> _INSTRUCTIONS_:
**1)** In the post about adding OData support to Django with Pyslet, which two methods of EntityCollection must be overridden to get a basic implementation working?
**2)** Continue the post on adding OData support to Django with Pyslet from the point where it stops.

> _DOCUMENT SEGMENT_:
## START
2014-05-26

Adding OData support to Django with Pyslet: First Thoughts

A couple of weeks ago I got an interesting tweet from @d34dl0ck, here it is:

This got me thinking, but as I know very little about Django I had to do a bit of research first. Here's my read-back of what Django's data layer does in the form of a concept mapping from OData to Django. In this table the objects are listed in containment order and the use case of using OData to expose data managed by a Django-based website is assumed. (See below for thoughts on consuming OData in Django as if it were a data source.)

OData ConceptDjango ConceptPyslet Concept
DataServices Django website: the purpose of OData is to provide access to your application's data-layer through a standard API for machine-to-machine communication rather than through an HTML-based web view for human consumption. Instance of the DataServices class, typically parsed from a metadata XML file.
Schema No direct equivalent. In OData, the purpose of the schema is to provide a namespace in which definitions of the other elements take place. In Django this information will be spread around your Python source code in the form of class definitions that support the remaining concepts. Instance of the Schema class, typically parsed from a metadata XML file.
EntityContainer The database. An OData service can define multiple containers but there is always a default container - something that corresponds closely with the way Django links to multiple databases. Most OData services probably only define a single container and I would expect that most Django applications use the default database. If you do define custom database routers to map different models to different databases then that information would need to be represented in the corresponding Schema(s). In Pyslet, an EntityContainer is defined by an instance of the EntityContainer class but this instance is handed to a storage layer during application startup and this storage layer class binds concrete implementations of the data access API to the EntitySets it contains.
EntitySet Your model class. A model class maps to a table in the Django database. In OData the metadata file contains the information about which container contains an EntitySet and the EntityType definition in that file contains the actual definitions of the types and field names. In contrast, in Django these are defined using class attributes in the Python code. Pyslet sticks closely to the OData API here and parses definitions from the metadata file. As a result an EntitySet instance is created that represents this part of the model and it is up to the object responsible for interfacing to the storage layer to provide concrete bindings.
Entity An instance of a model class. An instance of the Entity object, typically instantiated by the storage object bound to the EntitySet.

Where do you start?

Step 1: As you can see from the above table, Pyslet depends fairly heavily on the metadata file so a good way to start would be to create a metadata file that corresponds to the parts of your Django data model you want to expose. You have some freedom here but if you are messing about with multiple databases in Django it makes sense to organise these as separate entity containers. You can't create relationships across containers in Pyslet which mirrors the equivalent restriction in Django.

Step 2: You now need to provide a storage object that maps Pyslet's DAL onto the Django DAL. This involves creating a sub-class of the EntityCollection object from Pyslet. To get a feel for the API my suggestion would be to create a class for a specific model initially and then, once this is working, consider how you might use Python's built-in introspection to write a more general object.

To start with, you don't need to do too much. EntityCollection objects are just like dictionaries but you only need to override itervalues and __getitem__ to get some sort of implementation going. There are simple wrappers that will (inefficiently) handle ordering and filtering for you to start with so itervalues can be very simple...
## END
> _DATA RECORDS_:
## START
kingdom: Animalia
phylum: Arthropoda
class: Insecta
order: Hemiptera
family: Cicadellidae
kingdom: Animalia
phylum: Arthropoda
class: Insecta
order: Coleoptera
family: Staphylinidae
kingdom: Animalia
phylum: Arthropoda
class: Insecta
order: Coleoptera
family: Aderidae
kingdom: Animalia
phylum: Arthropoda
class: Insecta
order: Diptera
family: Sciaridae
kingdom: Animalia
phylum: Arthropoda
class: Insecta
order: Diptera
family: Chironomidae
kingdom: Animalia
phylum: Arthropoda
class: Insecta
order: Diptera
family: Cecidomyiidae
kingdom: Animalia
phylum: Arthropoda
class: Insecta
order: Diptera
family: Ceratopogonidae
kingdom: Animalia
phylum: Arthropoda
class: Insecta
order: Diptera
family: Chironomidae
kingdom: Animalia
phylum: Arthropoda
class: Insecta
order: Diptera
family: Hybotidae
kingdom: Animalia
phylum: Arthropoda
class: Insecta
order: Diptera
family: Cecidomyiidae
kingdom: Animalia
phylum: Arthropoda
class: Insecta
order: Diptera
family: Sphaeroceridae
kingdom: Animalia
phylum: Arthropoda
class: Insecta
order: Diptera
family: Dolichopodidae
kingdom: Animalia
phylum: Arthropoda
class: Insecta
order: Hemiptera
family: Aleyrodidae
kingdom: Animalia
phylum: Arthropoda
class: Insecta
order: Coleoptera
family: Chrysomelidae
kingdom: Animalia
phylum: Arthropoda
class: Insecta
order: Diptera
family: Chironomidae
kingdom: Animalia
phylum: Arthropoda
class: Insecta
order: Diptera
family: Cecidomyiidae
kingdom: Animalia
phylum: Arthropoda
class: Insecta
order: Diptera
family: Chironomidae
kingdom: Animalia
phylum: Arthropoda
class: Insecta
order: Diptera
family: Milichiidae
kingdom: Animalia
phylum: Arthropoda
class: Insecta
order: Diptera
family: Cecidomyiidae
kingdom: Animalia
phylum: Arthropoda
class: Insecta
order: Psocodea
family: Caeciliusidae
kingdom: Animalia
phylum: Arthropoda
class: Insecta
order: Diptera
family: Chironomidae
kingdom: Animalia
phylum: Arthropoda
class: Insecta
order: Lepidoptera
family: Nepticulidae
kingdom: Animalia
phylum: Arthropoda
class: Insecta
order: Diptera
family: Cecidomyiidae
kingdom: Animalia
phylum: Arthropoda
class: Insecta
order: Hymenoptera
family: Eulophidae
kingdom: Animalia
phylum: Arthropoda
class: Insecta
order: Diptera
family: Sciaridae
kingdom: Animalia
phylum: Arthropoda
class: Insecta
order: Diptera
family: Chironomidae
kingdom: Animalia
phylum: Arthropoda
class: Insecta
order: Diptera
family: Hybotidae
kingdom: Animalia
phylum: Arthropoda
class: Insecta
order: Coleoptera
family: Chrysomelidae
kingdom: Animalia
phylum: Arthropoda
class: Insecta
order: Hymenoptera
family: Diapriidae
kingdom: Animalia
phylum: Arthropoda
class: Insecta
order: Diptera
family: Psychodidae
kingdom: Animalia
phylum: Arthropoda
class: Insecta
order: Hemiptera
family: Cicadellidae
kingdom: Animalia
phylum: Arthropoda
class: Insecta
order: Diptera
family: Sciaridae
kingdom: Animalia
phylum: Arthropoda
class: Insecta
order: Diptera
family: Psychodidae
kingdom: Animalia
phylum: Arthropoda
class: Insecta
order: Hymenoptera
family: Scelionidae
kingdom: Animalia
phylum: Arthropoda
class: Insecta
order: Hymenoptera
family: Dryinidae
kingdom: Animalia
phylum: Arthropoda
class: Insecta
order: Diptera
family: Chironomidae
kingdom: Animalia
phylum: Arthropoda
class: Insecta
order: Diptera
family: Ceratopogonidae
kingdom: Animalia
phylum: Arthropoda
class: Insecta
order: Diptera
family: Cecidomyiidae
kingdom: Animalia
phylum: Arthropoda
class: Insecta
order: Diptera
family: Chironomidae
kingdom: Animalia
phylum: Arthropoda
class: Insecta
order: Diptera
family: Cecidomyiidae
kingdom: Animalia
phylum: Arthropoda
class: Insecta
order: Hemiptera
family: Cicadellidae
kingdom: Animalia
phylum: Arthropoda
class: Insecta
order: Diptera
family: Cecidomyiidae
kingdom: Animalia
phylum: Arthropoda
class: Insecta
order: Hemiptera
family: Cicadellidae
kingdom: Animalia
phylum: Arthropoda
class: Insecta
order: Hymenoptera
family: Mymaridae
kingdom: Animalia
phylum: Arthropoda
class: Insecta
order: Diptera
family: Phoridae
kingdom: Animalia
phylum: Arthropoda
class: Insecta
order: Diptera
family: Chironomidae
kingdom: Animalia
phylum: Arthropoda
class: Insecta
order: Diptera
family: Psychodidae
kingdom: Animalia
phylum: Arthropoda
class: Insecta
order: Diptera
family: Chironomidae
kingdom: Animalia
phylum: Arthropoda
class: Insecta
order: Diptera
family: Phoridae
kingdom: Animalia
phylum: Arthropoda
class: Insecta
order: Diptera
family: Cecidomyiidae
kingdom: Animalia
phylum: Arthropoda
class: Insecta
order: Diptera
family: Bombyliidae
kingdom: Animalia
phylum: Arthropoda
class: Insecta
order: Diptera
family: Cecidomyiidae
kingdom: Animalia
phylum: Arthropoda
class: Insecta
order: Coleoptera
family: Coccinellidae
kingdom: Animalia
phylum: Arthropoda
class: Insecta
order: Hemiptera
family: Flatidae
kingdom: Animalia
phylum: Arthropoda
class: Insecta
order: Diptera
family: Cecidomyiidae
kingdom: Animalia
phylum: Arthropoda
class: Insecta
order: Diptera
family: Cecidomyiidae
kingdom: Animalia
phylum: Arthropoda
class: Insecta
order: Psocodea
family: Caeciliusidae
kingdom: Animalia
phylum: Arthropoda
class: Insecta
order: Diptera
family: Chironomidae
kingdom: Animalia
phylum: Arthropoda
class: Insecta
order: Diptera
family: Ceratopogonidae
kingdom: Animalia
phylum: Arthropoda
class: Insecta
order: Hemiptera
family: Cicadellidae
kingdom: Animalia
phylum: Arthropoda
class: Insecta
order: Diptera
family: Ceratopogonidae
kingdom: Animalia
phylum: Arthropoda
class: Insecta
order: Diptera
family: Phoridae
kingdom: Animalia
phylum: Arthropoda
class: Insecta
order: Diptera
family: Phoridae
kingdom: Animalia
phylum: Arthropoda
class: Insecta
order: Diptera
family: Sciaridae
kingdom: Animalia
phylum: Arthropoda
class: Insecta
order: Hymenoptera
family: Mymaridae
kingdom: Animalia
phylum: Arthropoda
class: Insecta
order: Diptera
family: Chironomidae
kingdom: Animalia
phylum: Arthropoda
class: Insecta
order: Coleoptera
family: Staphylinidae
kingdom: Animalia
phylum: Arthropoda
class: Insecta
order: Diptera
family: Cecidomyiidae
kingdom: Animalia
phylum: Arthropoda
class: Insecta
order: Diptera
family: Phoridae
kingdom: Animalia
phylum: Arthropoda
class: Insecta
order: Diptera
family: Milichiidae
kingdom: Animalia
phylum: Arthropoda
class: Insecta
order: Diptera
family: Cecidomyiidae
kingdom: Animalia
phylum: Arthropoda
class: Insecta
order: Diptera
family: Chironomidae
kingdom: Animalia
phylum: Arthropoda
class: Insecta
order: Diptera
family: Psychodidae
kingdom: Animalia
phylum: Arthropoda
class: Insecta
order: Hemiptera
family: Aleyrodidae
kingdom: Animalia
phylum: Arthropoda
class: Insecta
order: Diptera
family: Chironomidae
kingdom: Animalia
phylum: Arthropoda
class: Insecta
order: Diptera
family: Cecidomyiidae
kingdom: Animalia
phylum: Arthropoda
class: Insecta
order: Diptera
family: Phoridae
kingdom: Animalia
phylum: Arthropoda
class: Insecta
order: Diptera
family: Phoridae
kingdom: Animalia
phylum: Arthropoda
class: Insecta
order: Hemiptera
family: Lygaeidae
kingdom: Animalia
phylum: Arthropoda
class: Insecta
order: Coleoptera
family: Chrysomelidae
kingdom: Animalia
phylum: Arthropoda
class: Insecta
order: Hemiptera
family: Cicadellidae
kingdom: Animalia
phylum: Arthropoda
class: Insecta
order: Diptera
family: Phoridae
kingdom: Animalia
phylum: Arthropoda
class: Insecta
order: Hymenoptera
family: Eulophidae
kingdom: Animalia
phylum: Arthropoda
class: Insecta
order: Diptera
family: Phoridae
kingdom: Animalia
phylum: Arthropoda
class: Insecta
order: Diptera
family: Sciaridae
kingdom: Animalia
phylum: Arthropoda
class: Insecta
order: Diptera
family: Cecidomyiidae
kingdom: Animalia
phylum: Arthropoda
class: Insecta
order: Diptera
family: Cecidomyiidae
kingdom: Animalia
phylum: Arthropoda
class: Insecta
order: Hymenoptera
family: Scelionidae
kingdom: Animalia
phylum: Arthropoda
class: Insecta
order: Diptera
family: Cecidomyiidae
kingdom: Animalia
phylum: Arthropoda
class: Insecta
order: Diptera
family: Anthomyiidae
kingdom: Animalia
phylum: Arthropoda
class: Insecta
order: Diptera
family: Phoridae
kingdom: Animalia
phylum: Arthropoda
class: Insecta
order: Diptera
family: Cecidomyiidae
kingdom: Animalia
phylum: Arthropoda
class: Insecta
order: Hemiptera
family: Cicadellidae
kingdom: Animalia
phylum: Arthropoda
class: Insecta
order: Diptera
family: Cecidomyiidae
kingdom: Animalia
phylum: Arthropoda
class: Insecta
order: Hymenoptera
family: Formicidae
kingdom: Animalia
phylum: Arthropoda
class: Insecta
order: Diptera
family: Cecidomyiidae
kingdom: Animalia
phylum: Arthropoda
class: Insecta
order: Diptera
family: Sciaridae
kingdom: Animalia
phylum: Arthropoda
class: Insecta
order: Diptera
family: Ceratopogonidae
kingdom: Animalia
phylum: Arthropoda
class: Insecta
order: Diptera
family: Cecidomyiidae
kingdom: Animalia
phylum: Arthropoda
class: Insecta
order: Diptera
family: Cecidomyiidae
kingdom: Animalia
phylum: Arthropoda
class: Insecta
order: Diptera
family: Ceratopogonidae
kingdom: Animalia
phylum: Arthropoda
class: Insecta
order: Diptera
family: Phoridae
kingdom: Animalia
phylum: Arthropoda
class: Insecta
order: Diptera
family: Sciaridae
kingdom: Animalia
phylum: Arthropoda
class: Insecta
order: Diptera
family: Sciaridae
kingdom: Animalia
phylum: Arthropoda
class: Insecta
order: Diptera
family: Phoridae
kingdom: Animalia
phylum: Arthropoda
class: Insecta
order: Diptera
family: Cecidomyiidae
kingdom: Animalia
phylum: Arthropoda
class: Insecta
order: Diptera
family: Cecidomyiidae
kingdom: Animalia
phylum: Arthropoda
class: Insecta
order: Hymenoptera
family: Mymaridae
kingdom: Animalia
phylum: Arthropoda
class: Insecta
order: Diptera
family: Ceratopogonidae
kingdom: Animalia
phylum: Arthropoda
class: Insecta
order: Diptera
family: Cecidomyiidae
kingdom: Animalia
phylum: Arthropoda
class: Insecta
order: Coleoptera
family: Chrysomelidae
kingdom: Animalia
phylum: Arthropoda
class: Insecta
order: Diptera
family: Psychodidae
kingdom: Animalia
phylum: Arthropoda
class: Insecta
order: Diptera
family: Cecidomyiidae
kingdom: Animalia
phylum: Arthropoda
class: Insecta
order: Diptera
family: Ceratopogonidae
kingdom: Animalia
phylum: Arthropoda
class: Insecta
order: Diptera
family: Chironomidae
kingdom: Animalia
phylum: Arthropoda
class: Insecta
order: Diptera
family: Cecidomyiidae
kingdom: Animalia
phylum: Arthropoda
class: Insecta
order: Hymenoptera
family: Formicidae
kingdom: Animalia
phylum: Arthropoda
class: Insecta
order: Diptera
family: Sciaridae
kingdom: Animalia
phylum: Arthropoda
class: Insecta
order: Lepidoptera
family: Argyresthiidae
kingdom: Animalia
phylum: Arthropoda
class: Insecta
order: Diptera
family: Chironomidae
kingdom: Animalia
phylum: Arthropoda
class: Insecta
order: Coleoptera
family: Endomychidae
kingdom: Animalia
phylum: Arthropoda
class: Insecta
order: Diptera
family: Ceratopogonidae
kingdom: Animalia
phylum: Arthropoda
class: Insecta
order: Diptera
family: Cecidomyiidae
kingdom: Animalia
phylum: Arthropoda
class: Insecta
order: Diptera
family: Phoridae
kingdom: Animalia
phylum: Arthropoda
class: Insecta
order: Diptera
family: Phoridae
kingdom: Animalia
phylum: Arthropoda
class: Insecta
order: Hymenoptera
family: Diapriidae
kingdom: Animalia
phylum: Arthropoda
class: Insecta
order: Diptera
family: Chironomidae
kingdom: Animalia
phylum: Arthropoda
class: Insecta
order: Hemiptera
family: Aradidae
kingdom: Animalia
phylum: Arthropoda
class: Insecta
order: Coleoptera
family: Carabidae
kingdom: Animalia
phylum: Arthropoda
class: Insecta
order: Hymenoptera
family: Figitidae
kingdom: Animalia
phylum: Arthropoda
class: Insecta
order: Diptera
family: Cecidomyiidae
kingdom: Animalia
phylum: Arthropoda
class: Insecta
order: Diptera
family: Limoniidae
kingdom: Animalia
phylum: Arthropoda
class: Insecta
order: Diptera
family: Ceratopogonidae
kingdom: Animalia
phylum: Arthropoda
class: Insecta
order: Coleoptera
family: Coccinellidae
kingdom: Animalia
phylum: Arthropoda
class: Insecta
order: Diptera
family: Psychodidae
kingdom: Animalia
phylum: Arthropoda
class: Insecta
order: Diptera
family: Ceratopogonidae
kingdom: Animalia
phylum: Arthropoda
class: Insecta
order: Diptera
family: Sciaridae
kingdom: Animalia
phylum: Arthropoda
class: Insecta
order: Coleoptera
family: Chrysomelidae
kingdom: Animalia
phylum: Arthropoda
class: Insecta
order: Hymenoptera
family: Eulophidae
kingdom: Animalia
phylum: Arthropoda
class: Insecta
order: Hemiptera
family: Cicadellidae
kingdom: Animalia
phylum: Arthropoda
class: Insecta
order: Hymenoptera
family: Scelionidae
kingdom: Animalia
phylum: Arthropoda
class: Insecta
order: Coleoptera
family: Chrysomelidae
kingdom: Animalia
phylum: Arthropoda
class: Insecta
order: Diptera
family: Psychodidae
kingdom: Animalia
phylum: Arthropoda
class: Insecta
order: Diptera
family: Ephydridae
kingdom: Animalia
## END
> _THE RESPONSES_:
**1)** itervalues and __getitem__

**2)**
def itervalues(self):
    return self.OrderEntities(
        self.ExpandEntities(
        self.FilterEntities(
        self.entityGenerator())))

All you need to do is write the entityGenerator method (the name is up to you) and yield Entity instances from your Django model. This looks pretty simple in Django, something like Customer.objects.all() where Customer is the name of a model class would appear to return all customer instances. You need to yield an Entity object from Pyslet's DAL for each customer instance and populate the property values from the fields of the returned model instance.

Implementing __getitem__ is probably also very easy, especially when you are using simple keys. Something like Customer.objects.get(pk=1) and then a similar mapping to the above seems like it would work for implementing basic resource look up by key. Look at the in-memory collection class implementation for the details of how to check the filter and populate the field values, it's in pyslet/odata2/memds.py.

Probably the hardest part of defining an EntityCollection object is getting the constructor right. You'll want to pass through the Model class from Django so that you can make calls like the above:

def __init__(self,djangoModel,**kwArgs):
    self.djangoModel=djangoModel
    super(DjangoCollection,self).__init__(**kwArgs)

Step 3: Load the metadata from a file, then bind your EntityCollection class or classes to the EntitySets. Something like this might work:

import pyslet.odata2.metadata as edmx
doc=edmx.Document()
with open('DjangoAppMetadata.xml','rb') as f:
    doc.Read(f)
customers=doc.root.DataServices['DjangoAppSchema.DjangoDatabase.Customers']
# customers is an EntitySet instance
customers.Bind(DjangoCollection,djangoModel=Customer)

The Customer object here is your Django model object for Customers and the DjangoCollection object is the EntityCollection object you created in Step 2. Each time someone opens the customers entity set a new DjangoCollection object will be created and Customer will be passed as the djangoModel parameter.

Step 4: Test that the model is working by using the interpreter or a simple script to open the customers object (the EntitySet) and make queries with the Pyslet DAL API. If it works, you can wrap it with an OData server class and just hook the resulting wsgi object to your web server and you have hacked something together.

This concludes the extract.